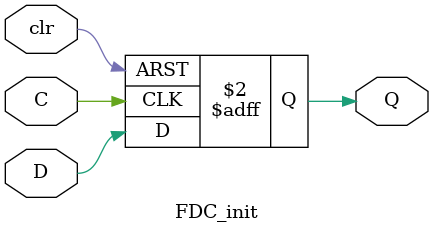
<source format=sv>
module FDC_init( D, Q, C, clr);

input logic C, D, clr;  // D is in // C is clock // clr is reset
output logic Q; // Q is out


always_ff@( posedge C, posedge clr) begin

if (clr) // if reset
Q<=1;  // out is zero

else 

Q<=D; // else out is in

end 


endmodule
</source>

********************

• [Your objective]: Nothing before the line holding "output logic Q; // Q is out" belongs in the answer. Repeat that line and the rest of the listing exactly.

• [Response box]:
output logic Q; // Q is out


always_ff@( posedge C, posedge clr) begin

if (clr) // if reset
Q<=1;  // out is zero

else 

Q<=D; // else out is in

end 


endmodule
</source>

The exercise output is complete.